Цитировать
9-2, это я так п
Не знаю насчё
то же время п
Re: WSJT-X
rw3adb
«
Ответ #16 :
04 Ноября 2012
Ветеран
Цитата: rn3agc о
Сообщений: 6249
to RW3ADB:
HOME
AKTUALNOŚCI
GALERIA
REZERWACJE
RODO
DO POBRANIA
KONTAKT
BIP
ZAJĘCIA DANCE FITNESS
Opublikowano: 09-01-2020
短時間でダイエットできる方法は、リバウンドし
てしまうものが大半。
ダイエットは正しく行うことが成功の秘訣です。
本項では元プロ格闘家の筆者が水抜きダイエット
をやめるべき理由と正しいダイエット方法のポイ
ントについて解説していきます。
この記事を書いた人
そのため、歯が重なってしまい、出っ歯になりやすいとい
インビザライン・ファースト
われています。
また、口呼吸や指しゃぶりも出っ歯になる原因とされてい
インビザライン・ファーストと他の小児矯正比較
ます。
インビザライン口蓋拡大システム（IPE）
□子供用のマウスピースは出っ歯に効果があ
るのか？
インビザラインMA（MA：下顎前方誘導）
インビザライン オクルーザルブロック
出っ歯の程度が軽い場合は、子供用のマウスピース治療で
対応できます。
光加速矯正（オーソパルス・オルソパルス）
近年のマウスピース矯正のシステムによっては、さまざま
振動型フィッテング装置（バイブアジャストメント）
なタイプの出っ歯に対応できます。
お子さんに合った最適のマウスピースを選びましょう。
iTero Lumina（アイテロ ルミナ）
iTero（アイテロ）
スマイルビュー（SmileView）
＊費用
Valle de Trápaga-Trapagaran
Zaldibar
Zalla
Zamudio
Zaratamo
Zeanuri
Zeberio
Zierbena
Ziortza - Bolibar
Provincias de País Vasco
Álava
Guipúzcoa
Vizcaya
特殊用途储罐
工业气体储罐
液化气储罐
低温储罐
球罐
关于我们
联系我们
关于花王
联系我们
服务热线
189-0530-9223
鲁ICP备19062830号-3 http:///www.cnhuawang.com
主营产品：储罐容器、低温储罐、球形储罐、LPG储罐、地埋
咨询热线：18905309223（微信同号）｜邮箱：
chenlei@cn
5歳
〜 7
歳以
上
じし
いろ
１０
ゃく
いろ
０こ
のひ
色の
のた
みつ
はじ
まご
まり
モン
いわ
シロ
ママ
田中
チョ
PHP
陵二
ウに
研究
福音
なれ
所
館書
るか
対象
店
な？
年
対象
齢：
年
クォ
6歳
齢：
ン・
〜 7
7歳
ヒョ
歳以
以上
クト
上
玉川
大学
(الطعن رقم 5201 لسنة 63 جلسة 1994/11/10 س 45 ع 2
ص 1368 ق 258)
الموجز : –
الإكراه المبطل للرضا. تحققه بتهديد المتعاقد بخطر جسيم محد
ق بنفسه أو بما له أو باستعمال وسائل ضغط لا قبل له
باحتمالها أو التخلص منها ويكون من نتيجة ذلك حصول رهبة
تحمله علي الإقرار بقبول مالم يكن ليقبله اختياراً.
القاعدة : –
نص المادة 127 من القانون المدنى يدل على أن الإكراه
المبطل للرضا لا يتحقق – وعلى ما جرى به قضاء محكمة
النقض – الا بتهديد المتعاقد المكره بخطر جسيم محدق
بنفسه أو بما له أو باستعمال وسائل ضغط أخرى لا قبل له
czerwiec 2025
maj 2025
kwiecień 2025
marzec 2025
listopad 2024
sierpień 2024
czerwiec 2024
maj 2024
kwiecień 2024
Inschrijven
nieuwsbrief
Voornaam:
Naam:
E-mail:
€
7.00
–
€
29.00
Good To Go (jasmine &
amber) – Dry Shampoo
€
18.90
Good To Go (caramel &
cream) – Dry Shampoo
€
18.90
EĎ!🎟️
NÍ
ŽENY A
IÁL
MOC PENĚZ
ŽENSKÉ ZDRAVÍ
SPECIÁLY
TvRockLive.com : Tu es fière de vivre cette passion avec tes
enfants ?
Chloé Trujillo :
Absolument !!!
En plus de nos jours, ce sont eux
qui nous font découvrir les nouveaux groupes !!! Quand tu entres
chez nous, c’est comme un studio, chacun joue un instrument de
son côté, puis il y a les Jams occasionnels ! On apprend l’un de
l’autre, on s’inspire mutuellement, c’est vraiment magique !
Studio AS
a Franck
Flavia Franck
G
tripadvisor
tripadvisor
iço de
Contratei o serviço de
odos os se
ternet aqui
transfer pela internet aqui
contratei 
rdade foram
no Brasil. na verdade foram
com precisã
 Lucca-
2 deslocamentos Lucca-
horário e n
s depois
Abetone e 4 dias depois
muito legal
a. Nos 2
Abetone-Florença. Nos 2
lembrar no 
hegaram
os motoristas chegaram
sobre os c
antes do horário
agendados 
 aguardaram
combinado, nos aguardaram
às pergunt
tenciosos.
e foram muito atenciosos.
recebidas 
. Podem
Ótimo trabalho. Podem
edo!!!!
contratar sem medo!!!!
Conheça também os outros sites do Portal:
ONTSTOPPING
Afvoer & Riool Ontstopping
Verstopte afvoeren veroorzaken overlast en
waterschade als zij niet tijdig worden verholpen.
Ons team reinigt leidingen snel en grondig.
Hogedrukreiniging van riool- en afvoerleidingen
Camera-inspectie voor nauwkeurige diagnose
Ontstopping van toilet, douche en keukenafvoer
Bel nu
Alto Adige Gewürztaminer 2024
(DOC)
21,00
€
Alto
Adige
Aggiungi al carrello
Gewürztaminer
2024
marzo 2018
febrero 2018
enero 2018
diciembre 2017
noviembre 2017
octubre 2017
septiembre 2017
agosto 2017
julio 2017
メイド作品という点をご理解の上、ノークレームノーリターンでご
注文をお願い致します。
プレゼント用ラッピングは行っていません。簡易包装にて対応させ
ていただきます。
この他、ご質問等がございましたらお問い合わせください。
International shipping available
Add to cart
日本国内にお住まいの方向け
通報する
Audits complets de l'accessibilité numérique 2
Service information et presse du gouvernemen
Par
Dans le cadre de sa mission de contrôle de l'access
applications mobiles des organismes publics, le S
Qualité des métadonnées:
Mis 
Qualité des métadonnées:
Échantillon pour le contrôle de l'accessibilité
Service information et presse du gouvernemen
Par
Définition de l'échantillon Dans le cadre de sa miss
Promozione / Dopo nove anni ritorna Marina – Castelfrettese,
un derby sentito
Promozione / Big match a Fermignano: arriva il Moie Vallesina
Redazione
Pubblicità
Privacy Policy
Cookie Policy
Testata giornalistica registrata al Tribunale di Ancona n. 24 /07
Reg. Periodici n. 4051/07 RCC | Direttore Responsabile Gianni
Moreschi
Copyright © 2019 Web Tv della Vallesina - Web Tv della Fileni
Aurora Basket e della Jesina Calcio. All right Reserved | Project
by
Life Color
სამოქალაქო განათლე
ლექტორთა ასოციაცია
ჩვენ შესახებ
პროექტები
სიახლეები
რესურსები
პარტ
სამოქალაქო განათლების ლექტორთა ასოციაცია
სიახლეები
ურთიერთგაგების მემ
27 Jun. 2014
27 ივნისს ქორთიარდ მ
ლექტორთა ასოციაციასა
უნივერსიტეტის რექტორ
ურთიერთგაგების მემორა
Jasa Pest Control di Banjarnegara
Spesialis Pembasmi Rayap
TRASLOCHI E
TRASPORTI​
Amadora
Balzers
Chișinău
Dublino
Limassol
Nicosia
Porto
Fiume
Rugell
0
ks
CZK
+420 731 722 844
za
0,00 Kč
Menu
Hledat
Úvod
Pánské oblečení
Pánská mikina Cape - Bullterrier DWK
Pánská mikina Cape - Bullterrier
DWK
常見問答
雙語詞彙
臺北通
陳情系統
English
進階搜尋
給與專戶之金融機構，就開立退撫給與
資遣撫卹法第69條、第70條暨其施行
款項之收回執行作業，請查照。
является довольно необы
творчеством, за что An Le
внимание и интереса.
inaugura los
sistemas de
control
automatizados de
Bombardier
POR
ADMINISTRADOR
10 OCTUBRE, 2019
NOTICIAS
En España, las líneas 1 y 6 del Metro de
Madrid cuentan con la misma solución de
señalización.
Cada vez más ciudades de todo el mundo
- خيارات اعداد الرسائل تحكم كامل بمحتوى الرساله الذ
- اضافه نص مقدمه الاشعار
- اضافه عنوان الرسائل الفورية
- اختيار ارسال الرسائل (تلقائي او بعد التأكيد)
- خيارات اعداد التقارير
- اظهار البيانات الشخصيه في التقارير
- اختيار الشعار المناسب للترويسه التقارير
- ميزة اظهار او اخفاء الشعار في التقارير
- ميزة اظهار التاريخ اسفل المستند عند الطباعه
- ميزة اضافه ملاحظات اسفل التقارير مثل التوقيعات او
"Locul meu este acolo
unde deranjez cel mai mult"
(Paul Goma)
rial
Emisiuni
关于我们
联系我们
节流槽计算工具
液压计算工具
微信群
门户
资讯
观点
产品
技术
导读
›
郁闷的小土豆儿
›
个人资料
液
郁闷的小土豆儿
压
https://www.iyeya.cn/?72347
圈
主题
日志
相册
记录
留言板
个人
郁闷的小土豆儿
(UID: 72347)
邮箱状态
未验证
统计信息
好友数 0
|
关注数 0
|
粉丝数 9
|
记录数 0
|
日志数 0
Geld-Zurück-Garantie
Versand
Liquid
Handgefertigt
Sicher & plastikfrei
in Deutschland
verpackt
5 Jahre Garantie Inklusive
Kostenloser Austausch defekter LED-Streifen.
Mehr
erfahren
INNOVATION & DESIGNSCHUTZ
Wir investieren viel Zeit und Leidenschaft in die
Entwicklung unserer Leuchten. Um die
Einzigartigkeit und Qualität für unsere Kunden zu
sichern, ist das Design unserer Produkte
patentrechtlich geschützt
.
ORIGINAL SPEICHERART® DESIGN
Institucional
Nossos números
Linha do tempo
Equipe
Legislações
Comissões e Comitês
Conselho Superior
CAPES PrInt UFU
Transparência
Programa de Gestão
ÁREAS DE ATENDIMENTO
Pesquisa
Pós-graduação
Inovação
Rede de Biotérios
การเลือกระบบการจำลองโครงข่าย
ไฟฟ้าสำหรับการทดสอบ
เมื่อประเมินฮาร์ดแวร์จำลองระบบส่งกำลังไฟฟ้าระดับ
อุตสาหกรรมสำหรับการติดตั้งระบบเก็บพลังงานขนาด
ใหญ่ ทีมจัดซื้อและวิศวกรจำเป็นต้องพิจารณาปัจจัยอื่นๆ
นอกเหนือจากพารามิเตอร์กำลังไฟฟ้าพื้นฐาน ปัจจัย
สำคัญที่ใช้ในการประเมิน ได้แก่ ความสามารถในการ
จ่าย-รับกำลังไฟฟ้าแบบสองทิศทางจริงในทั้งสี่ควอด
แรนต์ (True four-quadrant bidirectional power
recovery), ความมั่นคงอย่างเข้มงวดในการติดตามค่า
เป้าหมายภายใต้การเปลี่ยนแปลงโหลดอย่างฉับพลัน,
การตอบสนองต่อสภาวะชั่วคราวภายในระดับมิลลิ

^^^^^^^^

- _Your instructions_
Search the entries for "Gewürztaminer" and copy each matching line.

- _Response box_
Alto Adige Gewürztaminer 2024
Gewürztaminer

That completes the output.